Data items

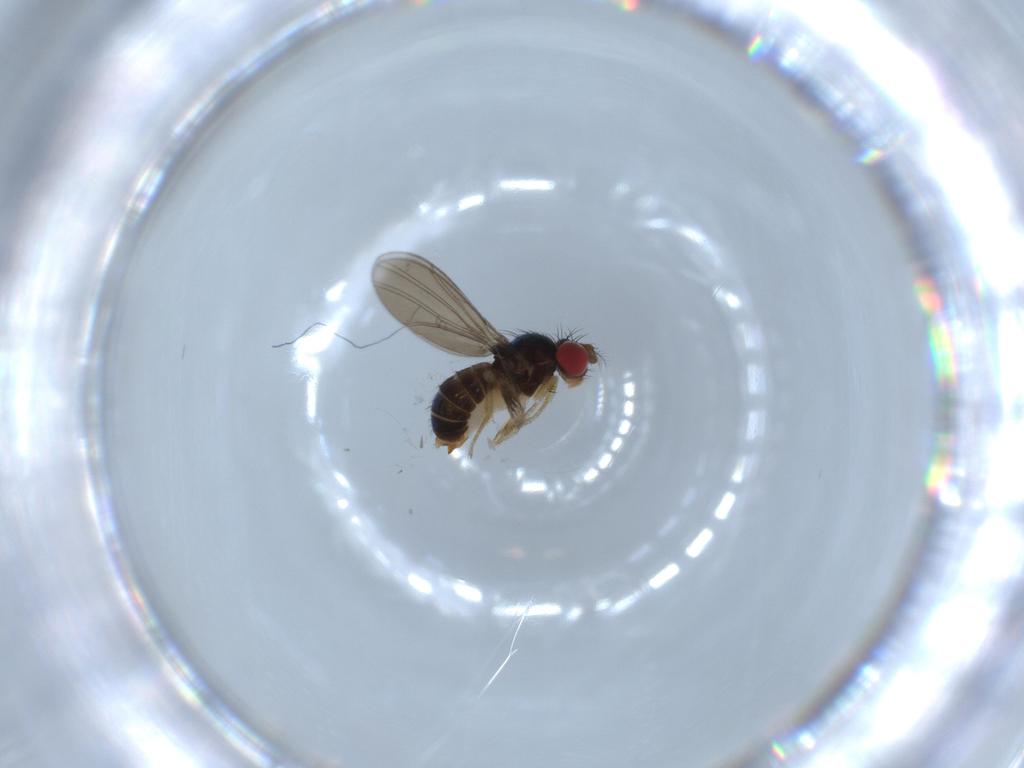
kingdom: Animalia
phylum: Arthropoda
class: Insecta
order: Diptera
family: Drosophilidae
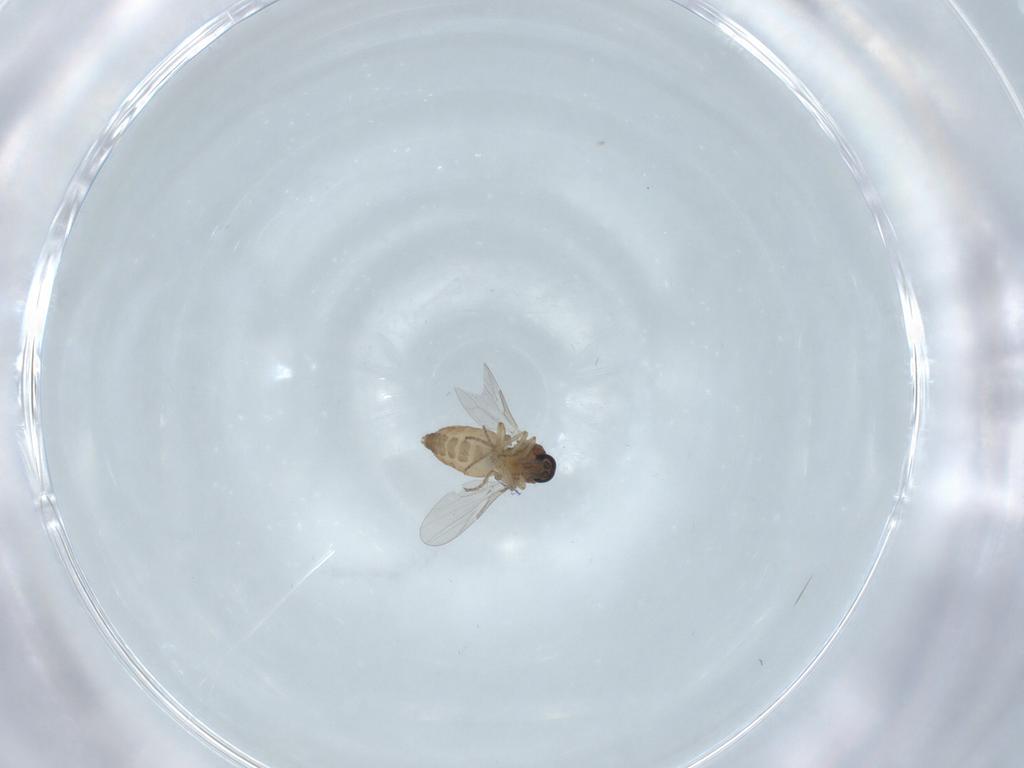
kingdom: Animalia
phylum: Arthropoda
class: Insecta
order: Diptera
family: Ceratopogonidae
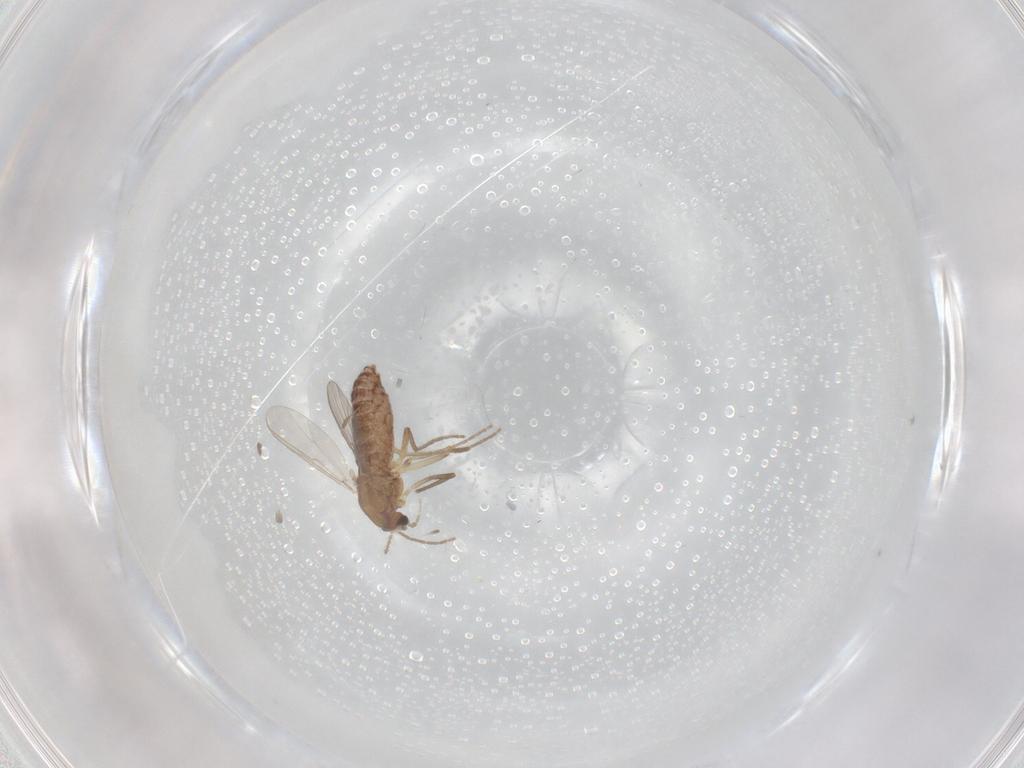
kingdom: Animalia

▸ Exercise instructions
Copy out every line of the records above word for word, leaving out the pictures.

▸ Response below
kingdom: Animalia
phylum: Arthropoda
class: Insecta
order: Diptera
family: Drosophilidae
kingdom: Animalia
phylum: Arthropoda
class: Insecta
order: Diptera
family: Ceratopogonidae
kingdom: Animalia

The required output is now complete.